Use the standard $\Bbb R$-basis $\{1,{\bf i},{\bf j},{\bf k}\}$ for $\Bbb H$ and equip it with the Euclidean inner product. The pure imaginary quaternions are then the orthogonal complement of the reals, $\Bbb R^\perp$. Because $\Bbb H$ is normed and satisfies $\|{\bf ab}\|=\|{\bf a}\|\|{\bf b}\|$ for all ${\bf a},{\bf b}\in\Bbb H$, multiplication by a unit quaternion ($\|{\bf q}\|=1$) is an isometry of $\Bbb H$. (Both left and right multiplication, which are distinct maps.) As such, conjugation by the quaternion $\bf q$ is also an isometry.

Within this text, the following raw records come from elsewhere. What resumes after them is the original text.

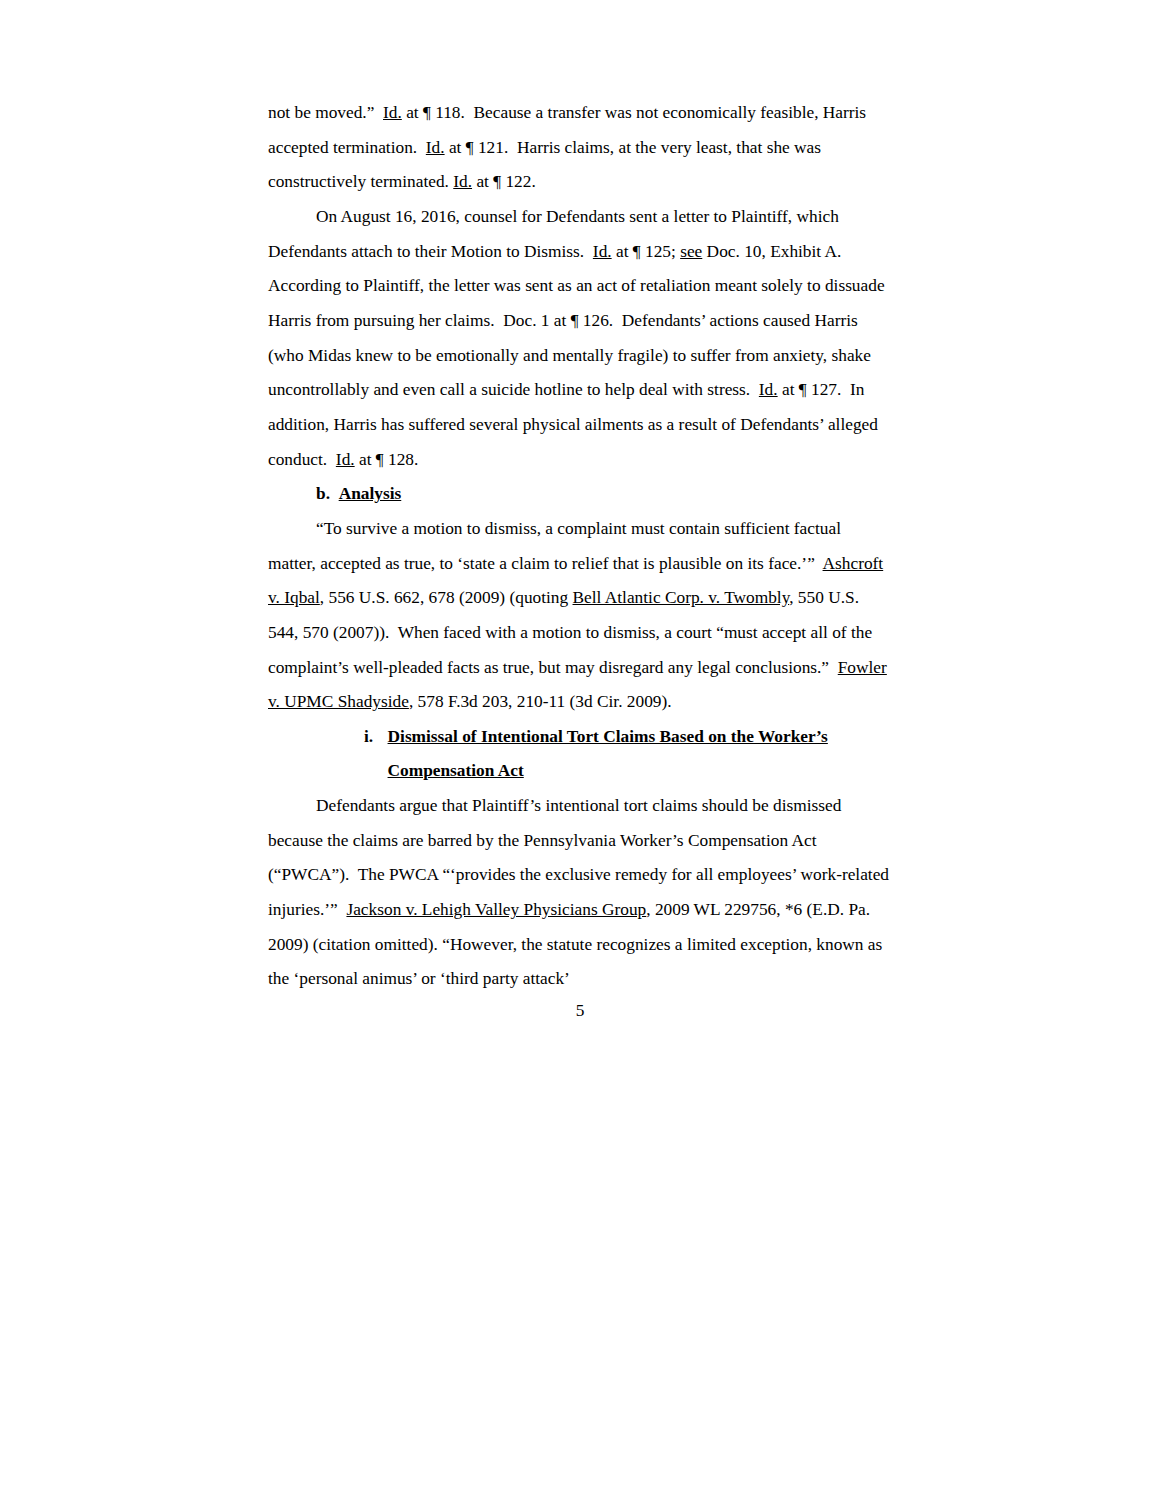not be moved.” Id. at ¶ 118. Because a transfer was not economically feasible, Harris accepted termination. Id. at ¶ 121. Harris claims, at the very least, that she was constructively terminated. Id. at ¶ 122.
On August 16, 2016, counsel for Defendants sent a letter to Plaintiff, which Defendants attach to their Motion to Dismiss. Id. at ¶ 125; see Doc. 10, Exhibit A. According to Plaintiff, the letter was sent as an act of retaliation meant solely to dissuade Harris from pursuing her claims. Doc. 1 at ¶ 126. Defendants’ actions caused Harris (who Midas knew to be emotionally and mentally fragile) to suffer from anxiety, shake uncontrollably and even call a suicide hotline to help deal with stress. Id. at ¶ 127. In addition, Harris has suffered several physical ailments as a result of Defendants’ alleged conduct. Id. at ¶ 128.
b. Analysis
“To survive a motion to dismiss, a complaint must contain sufficient factual matter, accepted as true, to ‘state a claim to relief that is plausible on its face.’” Ashcroft v. Iqbal, 556 U.S. 662, 678 (2009) (quoting Bell Atlantic Corp. v. Twombly, 550 U.S. 544, 570 (2007)). When faced with a motion to dismiss, a court “must accept all of the complaint’s well-pleaded facts as true, but may disregard any legal conclusions.” Fowler v. UPMC Shadyside, 578 F.3d 203, 210-11 (3d Cir. 2009).
i. Dismissal of Intentional Tort Claims Based on the Worker’s Compensation Act
Defendants argue that Plaintiff’s intentional tort claims should be dismissed because the claims are barred by the Pennsylvania Worker’s Compensation Act (“PWCA”). The PWCA “‘provides the exclusive remedy for all employees’ work-related injuries.’” Jackson v. Lehigh Valley Physicians Group, 2009 WL 229756, *6 (E.D. Pa. 2009) (citation omitted). “However, the statute recognizes a limited exception, known as the ‘personal animus’ or ‘third party attack’
5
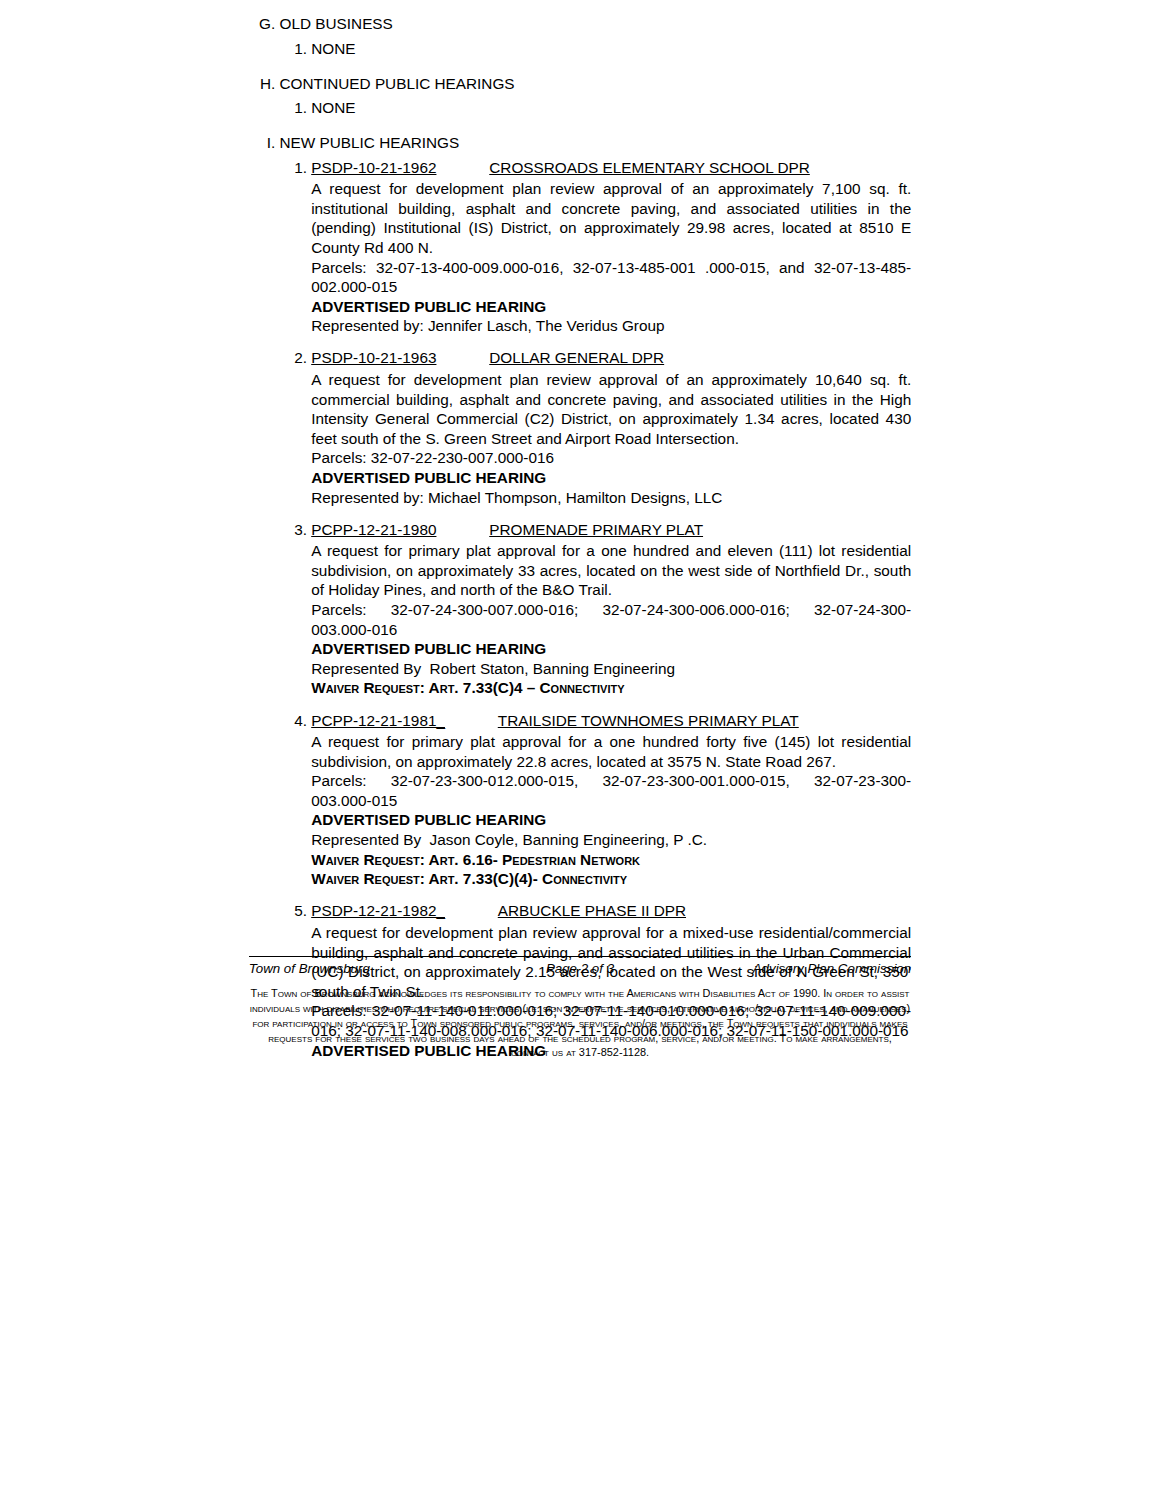Old Business
NONE
Continued Public Hearings
NONE
New Public Hearings
PSDP-10-21-1962 CROSSROADS ELEMENTARY SCHOOL DPR
A request for development plan review approval of an approximately 7,100 sq. ft. institutional building, asphalt and concrete paving, and associated utilities in the (pending) Institutional (IS) District, on approximately 29.98 acres, located at 8510 E County Rd 400 N.
Parcels: 32-07-13-400-009.000-016, 32-07-13-485-001 .000-015, and 32-07-13-485-002.000-015
ADVERTISED PUBLIC HEARING
Represented by: Jennifer Lasch, The Veridus Group
PSDP-10-21-1963 DOLLAR GENERAL DPR
A request for development plan review approval of an approximately 10,640 sq. ft. commercial building, asphalt and concrete paving, and associated utilities in the High Intensity General Commercial (C2) District, on approximately 1.34 acres, located 430 feet south of the S. Green Street and Airport Road Intersection.
Parcels: 32-07-22-230-007.000-016
ADVERTISED PUBLIC HEARING
Represented by: Michael Thompson, Hamilton Designs, LLC
PCPP-12-21-1980 PROMENADE PRIMARY PLAT
A request for primary plat approval for a one hundred and eleven (111) lot residential subdivision, on approximately 33 acres, located on the west side of Northfield Dr., south of Holiday Pines, and north of the B&O Trail.
Parcels: 32-07-24-300-007.000-016; 32-07-24-300-006.000-016; 32-07-24-300-003.000-016
ADVERTISED PUBLIC HEARING
Represented By Robert Staton, Banning Engineering
Waiver Request: Art. 7.33(C)4 – Connectivity
PCPP-12-21-1981_TRAILSIDE TOWNHOMES PRIMARY PLAT
A request for primary plat approval for a one hundred forty five (145) lot residential subdivision, on approximately 22.8 acres, located at 3575 N. State Road 267.
Parcels: 32-07-23-300-012.000-015, 32-07-23-300-001.000-015, 32-07-23-300-003.000-015
ADVERTISED PUBLIC HEARING
Represented By Jason Coyle, Banning Engineering, P .C.
Waiver Request: Art. 6.16- Pedestrian Network
Waiver Request: Art. 7.33(C)(4)- Connectivity
PSDP-12-21-1982_ARBUCKLE PHASE II DPR
A request for development plan review approval for a mixed-use residential/commercial building, asphalt and concrete paving, and associated utilities in the Urban Commercial (UC) District, on approximately 2.15 acres, located on the West side of N Green St, 350' south of Twin St.
Parcels: 32-07-11-140-011.000-016; 32-07-11-140-010.000-016; 32-07-11-140-009.000-016; 32-07-11-140-008.000-016; 32-07-11-140-006.000-016; 32-07-11-150-001.000-016
ADVERTISED PUBLIC HEARING
Town of Brownsburg
Page 2 of 3
Advisory Plan Commission
The Town of Brownsburg acknowledges its responsibility to comply with the Americans with Disabilities Act of 1990. In order to assist individuals with disabilities who require special services (i.e. sign interpretive services, alternative audio/visual devices, and amanuenses) for participation in or access to Town sponsored public programs, services, and/or meetings, the Town requests that individuals makes requests for these services two business days ahead of the scheduled program, service, and/or meeting. To make arrangements, contact us at 317-852-1128.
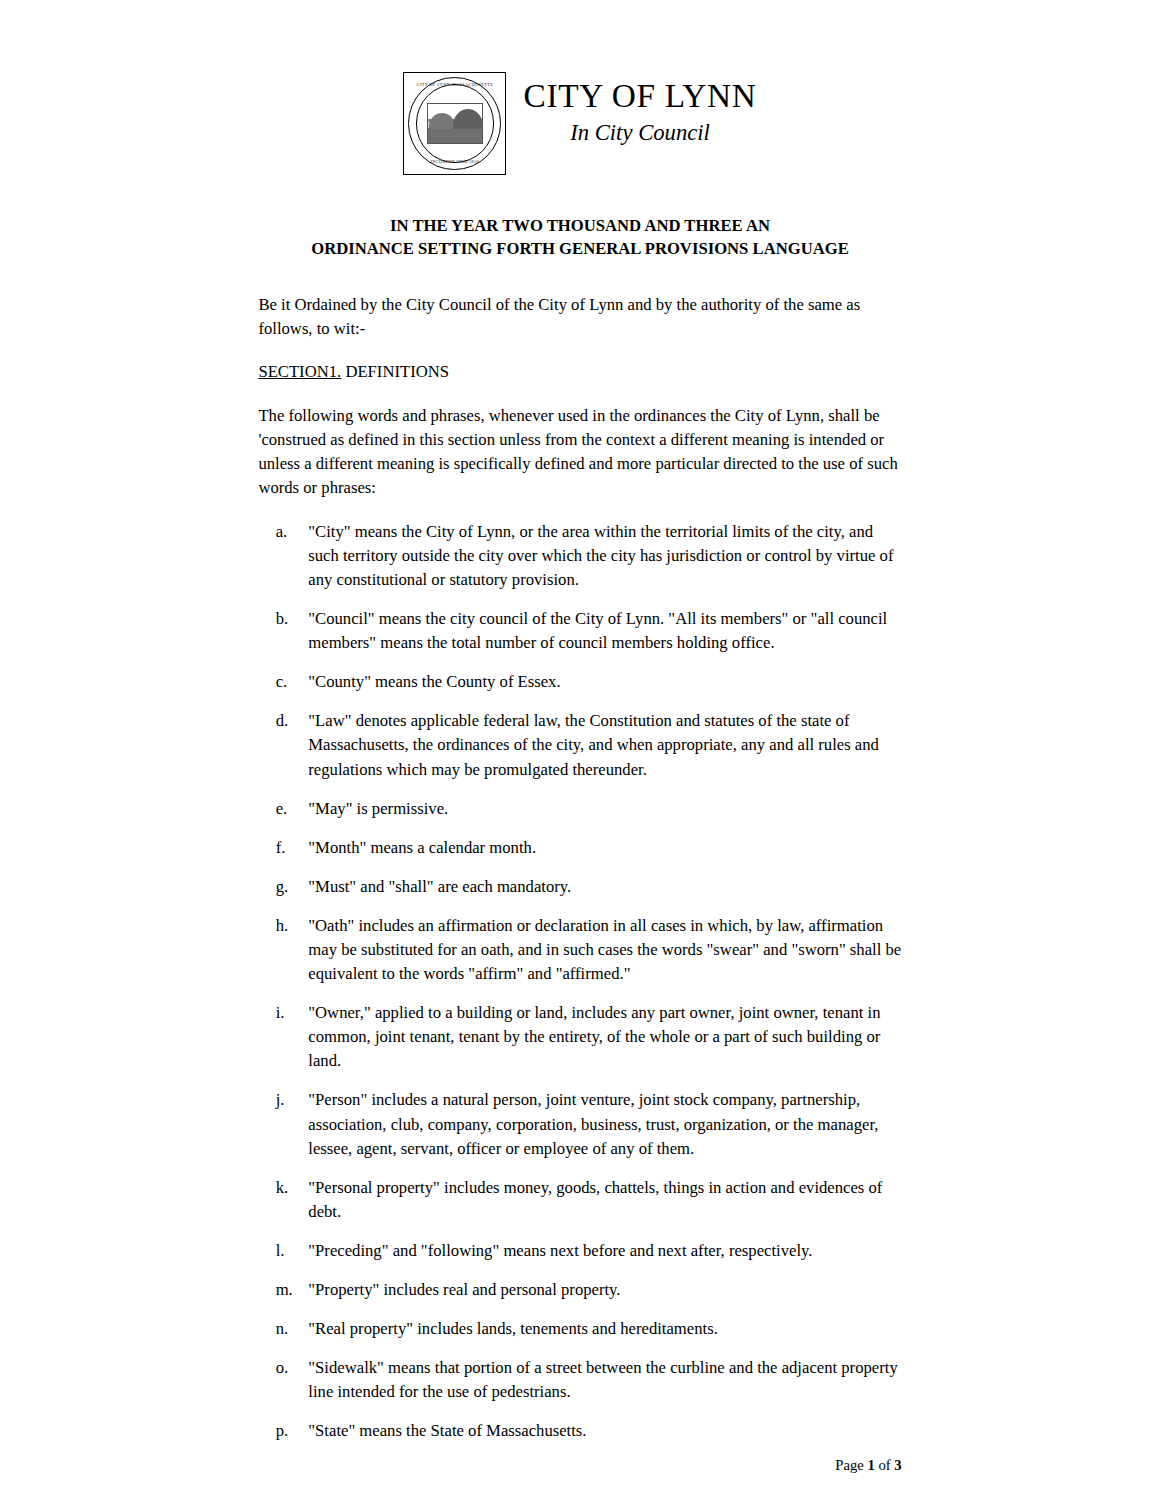CITY OF LYNN MASSACHUSETTS
INCORPORATED 1850
CITY OF LYNN
In City Council
In the Year Two Thousand and Three An Ordinance Setting Forth General Provisions Language
Be it Ordained by the City Council of the City of Lynn and by the authority of the same as follows, to wit:-
SECTION1. DEFINITIONS
The following words and phrases, whenever used in the ordinances the City of Lynn, shall be 'construed as defined in this section unless from the context a different meaning is intended or unless a different meaning is specifically defined and more particular directed to the use of such words or phrases:
a."City" means the City of Lynn, or the area within the territorial limits of the city, and such territory outside the city over which the city has jurisdiction or control by virtue of any constitutional or statutory provision.
b."Council" means the city council of the City of Lynn. "All its members" or "all council members" means the total number of council members holding office.
c."County" means the County of Essex.
d."Law" denotes applicable federal law, the Constitution and statutes of the state of Massachusetts, the ordinances of the city, and when appropriate, any and all rules and regulations which may be promulgated thereunder.
e."May" is permissive.
f."Month" means a calendar month.
g."Must" and "shall" are each mandatory.
h."Oath" includes an affirmation or declaration in all cases in which, by law, affirmation may be substituted for an oath, and in such cases the words "swear" and "sworn" shall be equivalent to the words "affirm" and "affirmed."
i."Owner," applied to a building or land, includes any part owner, joint owner, tenant in common, joint tenant, tenant by the entirety, of the whole or a part of such building or land.
j."Person" includes a natural person, joint venture, joint stock company, partnership, association, club, company, corporation, business, trust, organization, or the manager, lessee, agent, servant, officer or employee of any of them.
k."Personal property" includes money, goods, chattels, things in action and evidences of debt.
l."Preceding" and "following" means next before and next after, respectively.
m."Property" includes real and personal property.
n."Real property" includes lands, tenements and hereditaments.
o."Sidewalk" means that portion of a street between the curbline and the adjacent property line intended for the use of pedestrians.
p."State" means the State of Massachusetts.
Page 1 of 3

Every unit quaternion ${\bf q}$ is expressible as ${\bf q}=\cos\theta+{\bf u}\sin\theta$. Denote $\varphi_{\bf q}({\bf x})={\bf qxq}^{-1}$. One easily observes $\bf u$ is a fixed point of $\varphi_{\bf q}$, and as $\varphi_{\bf q}$ is $\Bbb R$-linear it fixes the line $\Bbb R{\bf u}$ pointwise. Since it's an isometry, it must be a rotation about the axis $\Bbb R{\bf u}$, but by what angle? Pick a basis $\{{\bf u},{\bf v}\}$ for $\Bbb R{\bf u}$'s orthogonal complement in $\Bbb R^\perp$, so that the ordered orthonormal basis $\{{\bf u},{\bf v},{\bf w}\}$ has the same orientation as $\{{\bf i},{\bf j},{\bf k}\}$. In particular, it has the same multiplication table, a fact that follows by applying the formula ${\bf ab}=-{\bf a}\cdot{\bf b}+{\bf a}\times{\bf b}$ for pure imaginary quaternions. Compute

$$\begin{array}{ll} \varphi_{\bf q}({\bf v}) & =(\cos\theta+{\bf u}\sin\theta){\bf v}(\cos\theta-{\bf u}\sin\theta) \\ & = ({\bf v}\cos\theta+{\bf w}\sin\theta)(\cos\theta-{\bf u}\sin\theta) \\ & = {\bf v}(\cos^2\theta-\sin^2\theta)+{\bf w}(2\cos\theta\sin\theta) \\ & = {\bf v}\cos(2\theta)+{\bf w}\sin(2\theta) \end{array} $$

by the double-angle formulas. Therefore, $\varphi_{\bf q}$ is a rotation in $\Bbb R^\perp$ around $\bf u$ by an angle of $2\theta$ according to the right-hand rule.